Tutti principi che Orlandini cerca ora di trasmettere ai bambini che muovono i primi passi nel mondo del pallone. “Sono sempre stato affascinato dal calcio giovanile, volevo dare ai ragazzi la mia esperienza, il mio vissuto. Mi sono dovuto preparare come allenatore, ho dovuto studiare, sono contento perché lo faccio volentieri. Cerco di trasferire il mio percorso, non è facile perché si devono affrontare i genitori, alcuni vedono il figlio come un campione, l’unico bravo in mezzo agli altri.

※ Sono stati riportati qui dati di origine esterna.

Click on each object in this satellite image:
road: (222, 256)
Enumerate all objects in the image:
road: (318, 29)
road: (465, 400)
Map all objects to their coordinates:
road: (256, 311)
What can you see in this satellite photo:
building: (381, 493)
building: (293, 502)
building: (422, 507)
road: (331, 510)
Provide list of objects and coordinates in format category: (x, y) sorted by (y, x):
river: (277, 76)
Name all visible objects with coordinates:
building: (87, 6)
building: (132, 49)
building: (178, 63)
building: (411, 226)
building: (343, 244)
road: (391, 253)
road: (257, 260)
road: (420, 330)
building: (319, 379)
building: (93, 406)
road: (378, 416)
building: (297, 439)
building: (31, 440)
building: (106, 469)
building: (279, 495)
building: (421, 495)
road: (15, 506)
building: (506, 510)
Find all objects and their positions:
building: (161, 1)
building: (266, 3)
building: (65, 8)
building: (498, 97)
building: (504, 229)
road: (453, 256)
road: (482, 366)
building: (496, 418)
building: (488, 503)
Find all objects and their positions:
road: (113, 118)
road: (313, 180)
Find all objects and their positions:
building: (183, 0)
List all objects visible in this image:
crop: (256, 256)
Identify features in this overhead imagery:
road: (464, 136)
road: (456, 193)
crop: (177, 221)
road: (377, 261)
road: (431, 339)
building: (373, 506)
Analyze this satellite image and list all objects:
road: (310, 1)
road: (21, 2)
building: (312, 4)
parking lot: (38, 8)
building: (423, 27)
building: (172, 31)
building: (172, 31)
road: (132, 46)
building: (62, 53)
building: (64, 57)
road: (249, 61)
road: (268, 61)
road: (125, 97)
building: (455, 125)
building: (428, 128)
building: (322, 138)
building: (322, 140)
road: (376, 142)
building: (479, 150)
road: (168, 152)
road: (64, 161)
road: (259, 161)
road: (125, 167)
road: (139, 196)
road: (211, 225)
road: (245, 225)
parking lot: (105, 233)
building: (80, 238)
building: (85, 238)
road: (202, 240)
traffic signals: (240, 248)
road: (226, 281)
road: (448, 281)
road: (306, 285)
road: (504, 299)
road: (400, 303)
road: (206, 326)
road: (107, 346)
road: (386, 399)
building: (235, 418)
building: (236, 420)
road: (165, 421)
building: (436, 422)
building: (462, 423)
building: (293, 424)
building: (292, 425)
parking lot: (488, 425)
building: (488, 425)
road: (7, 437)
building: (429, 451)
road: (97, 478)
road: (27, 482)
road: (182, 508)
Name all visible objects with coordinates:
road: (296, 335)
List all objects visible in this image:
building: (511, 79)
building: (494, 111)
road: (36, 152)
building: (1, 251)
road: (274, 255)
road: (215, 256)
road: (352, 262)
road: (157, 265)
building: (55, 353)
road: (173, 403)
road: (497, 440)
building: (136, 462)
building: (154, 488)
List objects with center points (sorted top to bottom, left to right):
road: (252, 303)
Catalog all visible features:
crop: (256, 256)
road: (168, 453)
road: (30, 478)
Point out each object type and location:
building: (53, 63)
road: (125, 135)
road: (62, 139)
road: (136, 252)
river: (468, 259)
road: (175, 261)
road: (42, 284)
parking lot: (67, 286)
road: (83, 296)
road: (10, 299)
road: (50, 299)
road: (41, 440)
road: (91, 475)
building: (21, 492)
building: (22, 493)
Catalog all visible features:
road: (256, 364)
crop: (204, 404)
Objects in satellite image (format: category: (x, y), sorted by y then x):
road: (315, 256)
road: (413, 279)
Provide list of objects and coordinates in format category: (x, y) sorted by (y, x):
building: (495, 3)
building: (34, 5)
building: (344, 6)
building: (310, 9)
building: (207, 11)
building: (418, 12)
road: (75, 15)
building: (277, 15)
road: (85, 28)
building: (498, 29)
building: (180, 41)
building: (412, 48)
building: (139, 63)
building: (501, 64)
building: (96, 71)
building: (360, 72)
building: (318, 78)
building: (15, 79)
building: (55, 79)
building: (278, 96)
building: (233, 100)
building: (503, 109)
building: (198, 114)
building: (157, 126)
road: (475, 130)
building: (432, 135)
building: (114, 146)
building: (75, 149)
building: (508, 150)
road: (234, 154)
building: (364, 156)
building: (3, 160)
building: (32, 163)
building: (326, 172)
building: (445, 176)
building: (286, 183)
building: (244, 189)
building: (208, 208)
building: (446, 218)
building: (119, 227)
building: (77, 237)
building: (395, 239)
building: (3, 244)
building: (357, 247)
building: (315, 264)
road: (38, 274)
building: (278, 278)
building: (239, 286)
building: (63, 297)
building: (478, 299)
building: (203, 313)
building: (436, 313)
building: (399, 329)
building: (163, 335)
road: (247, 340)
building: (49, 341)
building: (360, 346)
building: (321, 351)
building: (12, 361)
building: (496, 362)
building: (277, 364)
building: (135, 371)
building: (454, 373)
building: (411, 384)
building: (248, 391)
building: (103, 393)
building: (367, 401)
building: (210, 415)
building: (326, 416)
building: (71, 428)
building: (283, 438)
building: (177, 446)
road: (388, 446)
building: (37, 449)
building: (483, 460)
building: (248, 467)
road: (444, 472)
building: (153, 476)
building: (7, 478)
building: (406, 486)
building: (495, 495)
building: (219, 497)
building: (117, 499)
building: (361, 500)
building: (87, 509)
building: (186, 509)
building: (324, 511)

Purtroppo – spiega – il mio ruolo richiede schiettezza, non voglio illudere chi ho davanti. Io cerco sempre di far giocare tutti, nel calcio ci sono le categorie apposta, nella mia scuola calcio, a Mesagne, in provincia di Brindisi, dove risiede ora, a me importa che il bambino migliori, da ogni punto di vista. Mica tutti diventano calciatori, si fa anche un lavoro sociale, dopo tre anni di scuola calcio la maggior parte dei genitori ha capito cosa vogliamo. Chi è restio a queste regole può cercare altro, o il progetto lo sposi in pieno, oppure è inutile. È un percorso educativo che si fa anche sui genitori”.
Priorità alla formazione della persona, prima ancora del calciatore, e al divertimento del bambino. “In più, sono due anni che lavoro per il Monza, mi occupo delle società affiliate, è un bel ruolo. Con la scuola calcio sono impegnato 24h, il calcio è sempre presente. Non mi pesa, mi piace farlo, quando fai ciò che ami è così. Posso girare per l’Italia, conoscere persone, nuove realtà e tanti ragazzi, è il mio mondo”.